▶ [ABOUT THIS TASK]: Output every line of text in the records below as a Markdown table with the columns "No." and "Text", numbering the rows in order and skipping blank lines. Leave the pictures out of the table.

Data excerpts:

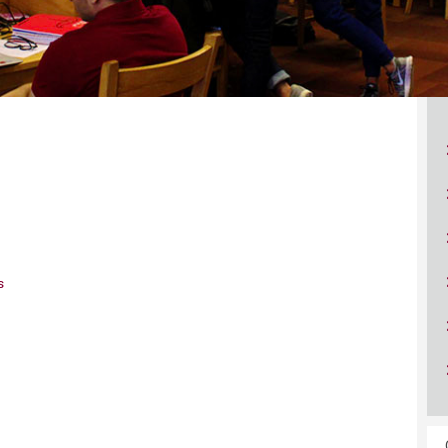
ucation
Resources
s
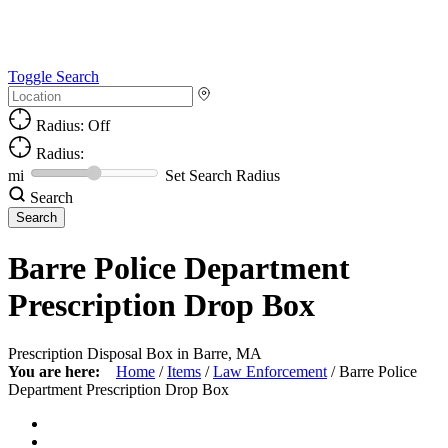
Toggle Search
Radius: Off
Radius:
mi
Set Search Radius
Search
Barre Police Department
Prescription Drop Box
Prescription Disposal Box in Barre, MA
You are here:
Home
/
Items
/
Law Enforcement
/
Barre Police
Department Prescription Drop Box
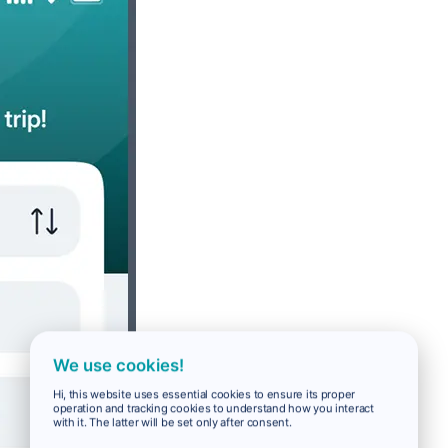
We use cookies!
Hi, this website uses essential cookies to ensure its proper
operation and tracking cookies to understand how you interact
with it. The latter will be set only after consent.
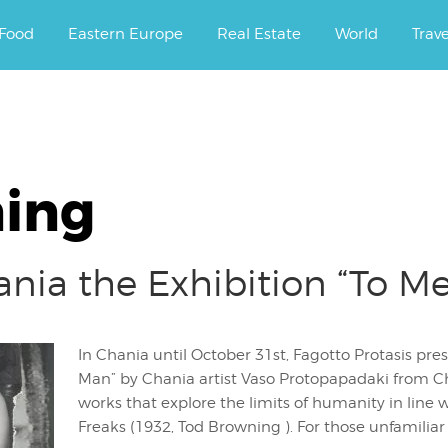
ourney.
Food
Eastern Europe
Real Estate
World
Trav
ing
ania the Exhibition “To M
In Chania until October 31st, Fagotto Protasis pres
Man” by Chania artist Vaso Protopapadaki from Cha
works that explore the limits of humanity in line 
Freaks (1932, Tod Browning ). For those unfamiliar 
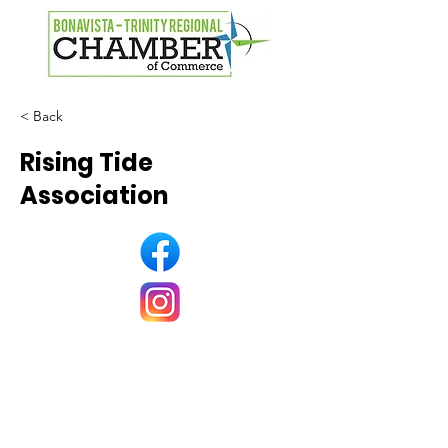
< Back
Rising Tide
Association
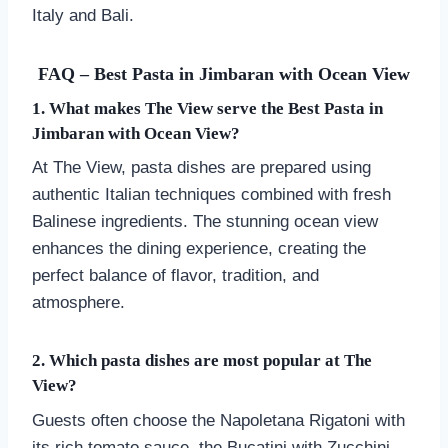
Italy and Bali.
FAQ – Best Pasta in Jimbaran with Ocean View
1. What makes The View serve the Best Pasta in
Jimbaran with Ocean View?
At The View, pasta dishes are prepared using
authentic Italian techniques combined with fresh
Balinese ingredients. The stunning ocean view
enhances the dining experience, creating the
perfect balance of flavor, tradition, and
atmosphere.
2. Which pasta dishes are most popular at The
View?
Guests often choose the Napoletana Rigatoni with
its rich tomato sauce, the Bucatini with Zucchini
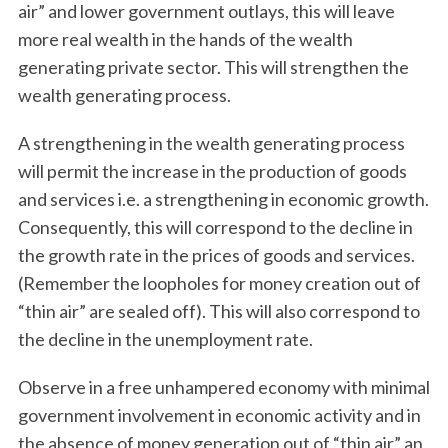
air” and lower government outlays, this will leave
more real wealth in the hands of the wealth
generating private sector. This will strengthen the
wealth generating process.
A strengthening in the wealth generating process
will permit the increase in the production of goods
and services i.e. a strengthening in economic growth.
Consequently, this will correspond to the decline in
the growth rate in the prices of goods and services.
(Remember the loopholes for money creation out of
“thin air” are sealed off). This will also correspond to
the decline in the unemployment rate.
Observe in a free unhampered economy with minimal
government involvement in economic activity and in
the absence of money generation out of “thin air” an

▶ [WRITTEN ANSWER]:
| No. | Text |
|---|---|
| 1 | ucation |
| 2 | Resources |
| 3 | s |
| 4 | Toggle Search |
| 5 | Radius: Off |
| 6 | Radius: |
| 7 | mi |
| 8 | Set Search Radius |
| 9 | Search |
| 10 | Barre Police Department |
| 11 | Prescription Drop Box |
| 12 | Prescription Disposal Box in Barre, MA |
| 13 | You are here: |
| 14 | Home |
| 15 | / |
| 16 | Items |
| 17 | / |
| 18 | Law Enforcement |
| 19 | / |
| 20 | Barre Police |
| 21 | Department Prescription Drop Box |
| 22 | We use cookies! |
| 23 | Hi, this website uses essential cookies to ensure its proper |
| 24 | operation and tracking cookies to understand how you interact |
| 25 | with it. The latter will be set only after consent. |
| 26 | ourney. |
| 27 | Food |
| 28 | Eastern Europe |
| 29 | Real Estate |
| 30 | World |
| 31 | Trav |
| 32 | ing |
| 33 | ania the Exhibition “To M |
| 34 | In Chania until October 31st, Fagotto Protasis pres |
| 35 | Man” by Chania artist Vaso Protopapadaki from Cha |
| 36 | works that explore the limits of humanity in line  |
| 37 | Freaks (1932, Tod Browning ). For those unfamiliar  |
| 38 | < Back |
| 39 | Rising Tide |
| 40 | Association |
| 41 | Italy and Bali. |
| 42 | FAQ – Best Pasta in Jimbaran with Ocean View |
| 43 | 1. What makes The View serve the Best Pasta in |
| 44 | Jimbaran with Ocean View? |
| 45 | At The View, pasta dishes are prepared using |
| 46 | authentic Italian techniques combined with fresh |
| 47 | Balinese ingredients. The stunning ocean view |
| 48 | enhances the dining experience, creating the |
| 49 | perfect balance of flavor, tradition, and |
| 50 | atmosphere. |
| 51 | 2. Which pasta dishes are most popular at The |
| 52 | View? |
| 53 | Guests often choose the Napoletana Rigatoni with |
| 54 | its rich tomato sauce, the Bucatini with Zucchini |
| 55 | air” and lower government outlays, this will leave |
| 56 | more real wealth in the hands of the wealth |
| 57 | generating private sector. This will strengthen the |
| 58 | wealth generating process. |
| 59 | A strengthening in the wealth generating process |
| 60 | will permit the increase in the production of goods |
| 61 | and services i.e. a strengthening in economic growth. |
| 62 | Consequently, this will correspond to the decline in |
| 63 | the growth rate in the prices of goods and services. |
| 64 | (Remember the loopholes for money creation out of |
| 65 | “thin air” are sealed off). This will also correspond to |
| 66 | the decline in the unemployment rate. |
| 67 | Observe in a free unhampered economy with minimal |
| 68 | government involvement in economic activity and in |
| 69 | the absence of money generation out of “thin air” an |